Variable-Interval Reinforcement
Last but not least, let’s say the reinforcement is given out at random intervals, provided that the behavior is performed. Health inspectors or secret shoppers are commonly-used examples of variable-interval reinforcement. The reinforcement could be administered five minutes after the behavior is performed or seven hours after the behavior is performed. Skinner found that the response rate for this schedule is fast and the extinction rate is slow.
Skinner’s Box and Pigeon Pilots in World War II
Yes, you read that right. The work that Skinner did with pigeons and other animals in Skinner’s box had real-life effects. After some time training pigeons in his boxes, B.F. Skinner got an idea. Pigeons were easy to train. They can see very well as they fly through the sky. They’re also quite calm creatures and don’t panic in intense situations. Their skills could be applied to the war that was raging on around him.
B.F. Skinner decided to create a missile that pigeons would operate. That’s right. The U.S. military was having trouble accurately targeting missiles, and B.F. Skinner believed pigeons could help. He believed he could train the pigeons to recognize a target and peck when they saw it. As the pigeons pecked, Skinner’s specially designed cockpit would navigate appropriately. Pigeons could be pilots in World War II missions, fighting Nazi Germany.

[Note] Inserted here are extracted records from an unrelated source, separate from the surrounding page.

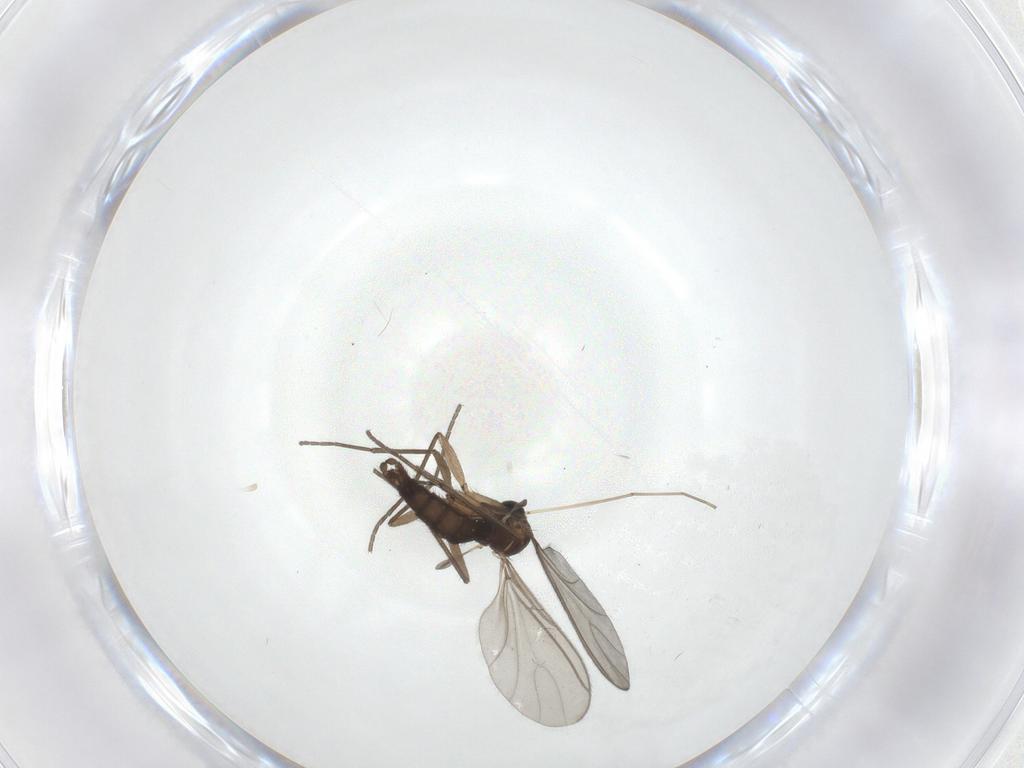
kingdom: Animalia
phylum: Arthropoda
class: Insecta
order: Diptera
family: Sciaridae
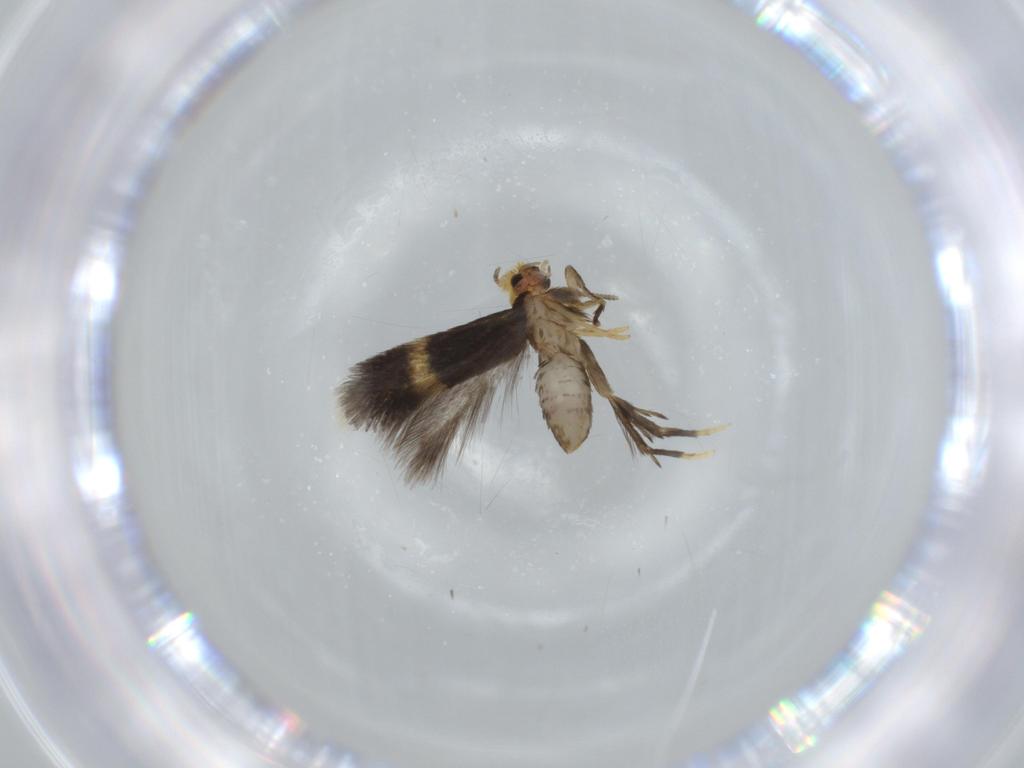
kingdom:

When Skinner proposed this idea to the military, he was met with skepticism. Yet, he received $25,000 to start his work on “Project Pigeon.” The device worked! Operant conditioning trained pigeons to navigate missiles appropriately and hit their targets. Unfortunately, there was one problem. The mission killed the pigeons once the missiles were dropped. It would require a lot of pigeons! The military eventually passed on the project, but prototypes of the cockpit are on display at the American History Museum. Pretty cool, huh?

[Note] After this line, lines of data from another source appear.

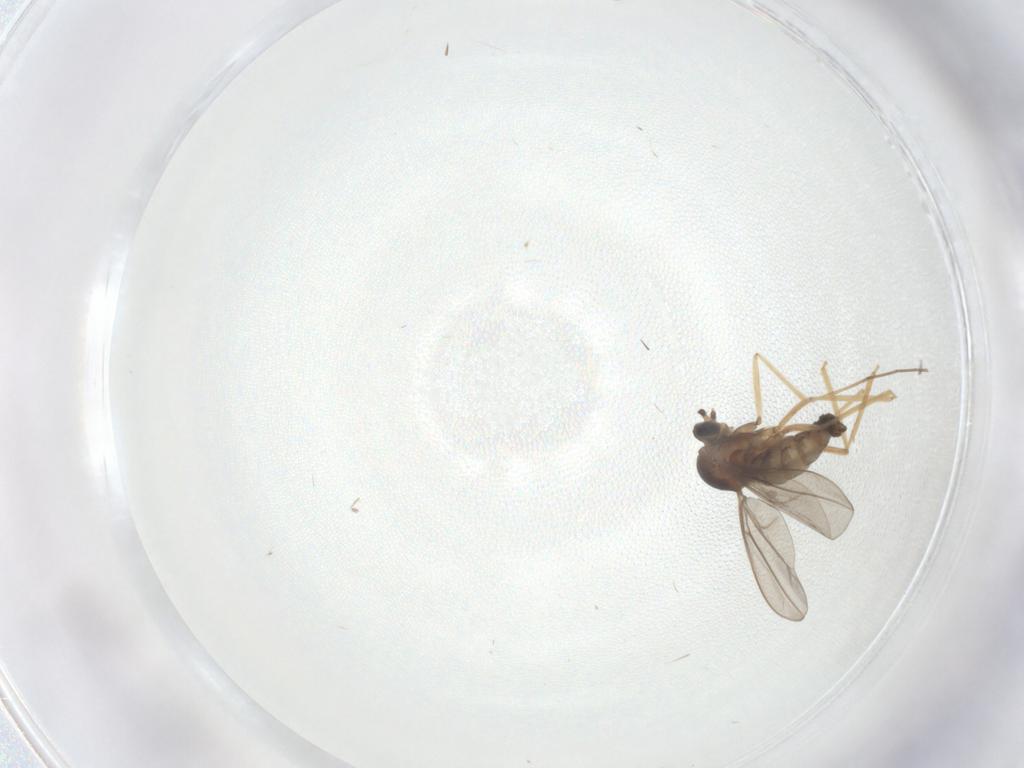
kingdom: Animalia
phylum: Arthropoda
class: Insecta
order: Diptera
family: Cecidomyiidae
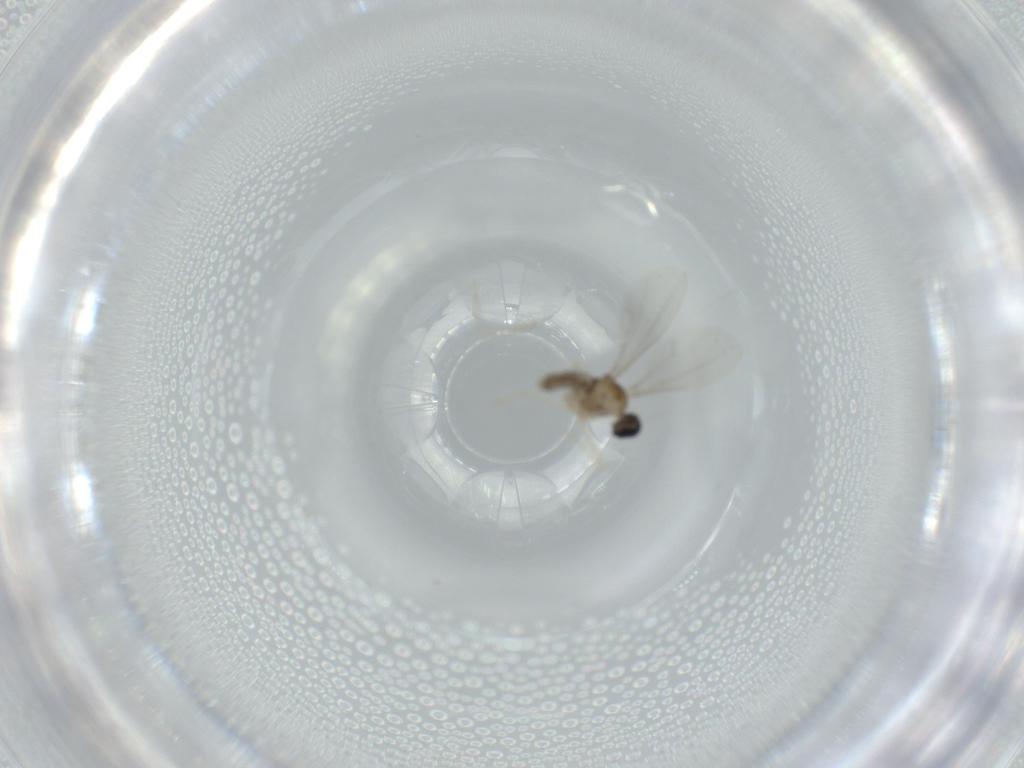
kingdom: Animalia
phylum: Arthropoda
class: Insecta
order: Diptera
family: Cecidomyiidae
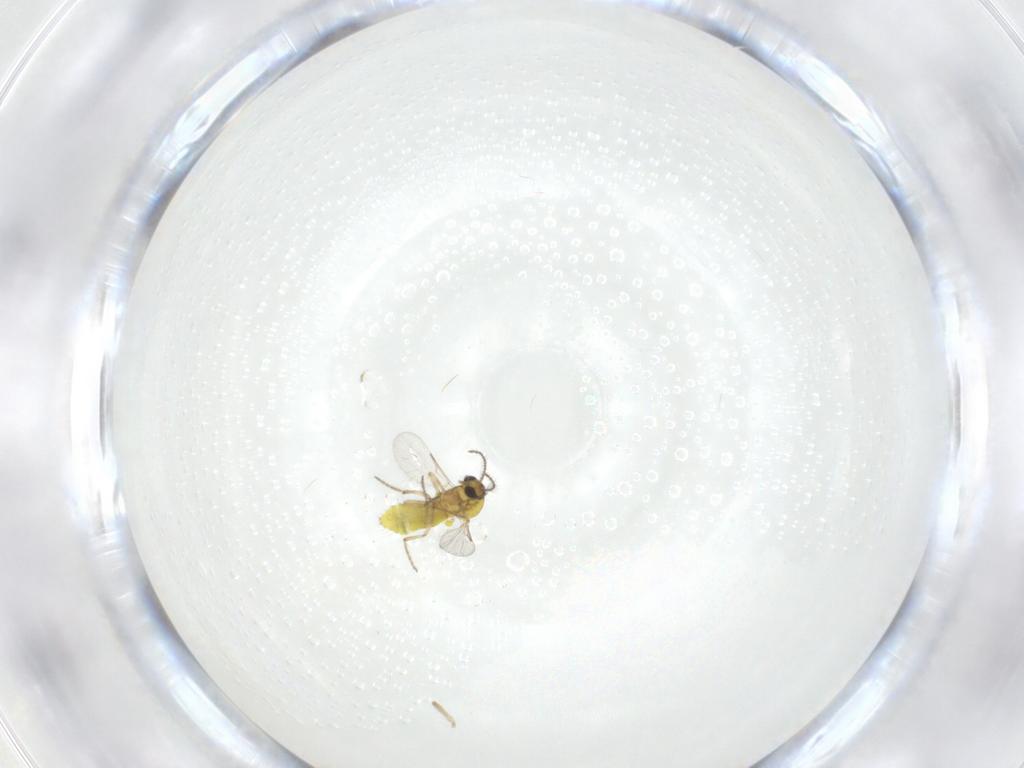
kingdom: Animalia
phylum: Arthropoda
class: Insecta
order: Diptera
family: Ceratopogonidae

Examples of Operant Conditioning in Everyday Life
Not every example of operant conditioning has to end in dropping missiles. Nor does it have to happen in a box in a laboratory! You might find that you have used operant conditioning on yourself, a pet, or a child whose behavior changes with rewards and punishments. These examples of operant conditioning will offer a good look into what this process can do for behavior and personality.
Hot Stove: If you put your hand on a hot stove, you’re going to get burned. More importantly, you are very unlikely to put your hand on that hot stove again. Even though no one has made that stove hot as a punishment, the process still works.
Tips: If you make conversation with a passenger while driving for Uber, you might get an extra tip at the end of your ride. That’s certainly a great reward! You are very likely to keep making conversations with passengers as you drive for Uber. The same type of behavior applies to any service worker who gets tips!
Training a Dog: If your dog sits when you say “sit,” you might give him a treat. More importantly, they are very likely to sit when you say, “sit.” (This is a form of variable-ratio reinforcement. Likely, you only give your dog a treat 50-90% of the time they sat. If you gave a dog a treat every time they sat, they probably wouldn’t have room for breakfast or dinner!)
Operant Conditioning Is Everywhere!
We see operant conditioning training us everywhere, intentionally or unintentionally! Game makers and app developers design their products based on the “rewards” that our brains feel when seeing notifications or checking into the app. Schoolteachers use rewards to control their unruly classes. Dog training doesn’t always look too different from training your child to do their chores. We know why this happens, thanks to experiments like the ones performed in Skinner’s box.